In a move to save money, the Administrative Office of the U.S. Courts has decided to destroy "millions of judicial case records that have been stored in the Federal Records Centers of the National Archives for decades, says an article in the Center for Public Integrity's i Watch News.
The plan is to destroy all records on cases that did not go to trial that were filed between 1970 and 1995. For other records, the federal judiciary has reduced the current record retention time from 25 to 15 years in an effort to cut costs. All cases that went to trial or were filed before 1970 will be kept.
The amount that will be saved is not huge--"$7.7 million over the next 10 years." How much material will be destroyed? "79,000 boxes filled with civil cases, 43,000 boxes of criminal cases and over 500,000 bankruptcy records", a "cause for concern among legal historians and advocates for public access to information." These court records are the building blocks of empirical legal research.
I have personal experience of mining old federal bankruptcy records for information about early women debtors. My co-authored article, Ladies in Red: Learning from America's First Female Bankrupts, was the result of examining bankruptcy filings under the Bankruptcy Act of 1800. We used the information gleaned from the filings to tell a story about the factors that resulted in women filing for bankruptcy over 200 years ago, and to paint a picture of how women engaged in the commercial life of the times. Other scholars have conducted similar investigations with equally compelling results. Margo Schlanger and Denise Lieberman have called court records the "gold standard for litigation research," in their article, Using Court Records for Research, Teaching, and Policymaking: The Civil Rights Litigation Clearinghouse, 75 U.M.K.C. L. Rev. 153, 161 (2006), and they implore the National Archives to step up to the task of preserving the records:
In short, for anyone who hopes to understand litigation—one specific litigation or an entire field of litigation—there is no substitute for court records. Historians, sociologists, anthropologists, political scientists, legal researchers, and policymakers all need court records if they are going to understand either a type of case or a particular litigation, whether it is individually important or studied as an exemplar. There is simply no other source of information about the substantive or legal issues, the conduct of the disputes, or their resolutions. We are left, then, with an unmet need for access to court records—a need that the National Archives can and should meet, for those records within its purview.
The current plan is hardly a solution.
The plan of the judiciary ... is to have all courts identify records considered historic to prevent them from being destroyed. Historic records include cases that involve parties who are historically significant, involved an issue of national historical interest, or cases that received substantial media attention. Electronic copies of the destroyed records, however, will not be made.
How can we know today what will be important to future researchers? There is much to learn from cases that are not historic and did not receive media attention. Why is there no plan to digitize the records?
A tip of the hat to Gail Whittemore, a colleague at Pace Law School, for pointing out the i Watch Newsarticle to me.
[I'm posting this comment for Arian Ravanbakhsh.

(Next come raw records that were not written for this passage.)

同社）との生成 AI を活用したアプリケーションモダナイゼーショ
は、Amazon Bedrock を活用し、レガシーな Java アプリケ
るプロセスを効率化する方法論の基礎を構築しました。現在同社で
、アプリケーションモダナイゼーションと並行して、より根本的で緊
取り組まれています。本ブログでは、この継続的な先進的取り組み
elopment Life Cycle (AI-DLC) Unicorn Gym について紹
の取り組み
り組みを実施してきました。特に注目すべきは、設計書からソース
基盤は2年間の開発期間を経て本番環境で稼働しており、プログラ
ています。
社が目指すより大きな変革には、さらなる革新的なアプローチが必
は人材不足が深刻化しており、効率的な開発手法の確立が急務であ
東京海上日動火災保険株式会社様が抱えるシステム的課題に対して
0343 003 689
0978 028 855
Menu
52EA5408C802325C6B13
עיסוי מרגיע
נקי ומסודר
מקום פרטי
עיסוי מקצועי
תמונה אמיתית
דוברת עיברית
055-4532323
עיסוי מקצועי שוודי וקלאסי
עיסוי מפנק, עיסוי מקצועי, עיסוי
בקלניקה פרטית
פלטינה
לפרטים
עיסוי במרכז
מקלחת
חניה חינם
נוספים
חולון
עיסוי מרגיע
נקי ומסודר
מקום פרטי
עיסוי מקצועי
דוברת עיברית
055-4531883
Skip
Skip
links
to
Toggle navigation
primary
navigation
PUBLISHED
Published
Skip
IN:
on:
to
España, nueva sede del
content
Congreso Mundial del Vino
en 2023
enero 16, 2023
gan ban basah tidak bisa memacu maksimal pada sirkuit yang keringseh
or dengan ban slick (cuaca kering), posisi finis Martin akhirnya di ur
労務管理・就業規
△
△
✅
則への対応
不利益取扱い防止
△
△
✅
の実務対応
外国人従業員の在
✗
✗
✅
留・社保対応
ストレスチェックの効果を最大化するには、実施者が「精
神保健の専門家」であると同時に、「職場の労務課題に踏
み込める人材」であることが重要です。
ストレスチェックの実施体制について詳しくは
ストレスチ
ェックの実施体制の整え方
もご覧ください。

JGM]
ReplyDeleteMy name is Arian Ravanbakhsh and I work in the Office of the Chief Records Officer at the National Archives and Records Administration (NARA).
Please refer to this post on the official records management for more information about the appraisal of these records.
http://blogs.archives.gov/records-express/?p=1290
First a bit of a background about Federal records management may be helpful. Before any Federal records can be destroyed, the agency that maintains the records has to identify a proposed disposition that is reviewed by appraisal staff at NARA and formally approved by the Archivist of the United States. This process is called records scheduling. Certainly, one of the goals of a strong records management program is to ensure that records are kept for as long as necessary and no longer, thus saving an agency money in storage costs for records that are no longer needed for agency business purposes and do not warrant preservation as permanent records by NARA.
Prior to the development of the new records schedule for district court civil case files, only the cases that went to trial were scheduled for permanent retention by NARA. All non-trial cases were appraised as temporary records and authorized for destruction unless they were identified to be "historically significant." NARA found that this identification was not consistently applied. As a result, a team of NARA staff worked with the Administrative Office of the US Court to develop and implement a new records schedule.
Under this new schedule, a number of "suit codes" have been identified for categories of non-trial cases that warrant permanent preservation. As a result, an additional 1.4 million cases around the country will be transferred to NARA for permanent retention. These additional cases, which were previously approved for destruction, will now be preserved by NARA.
Perhaps you can tell us if digitization of the records has been discussed as a preservation technique?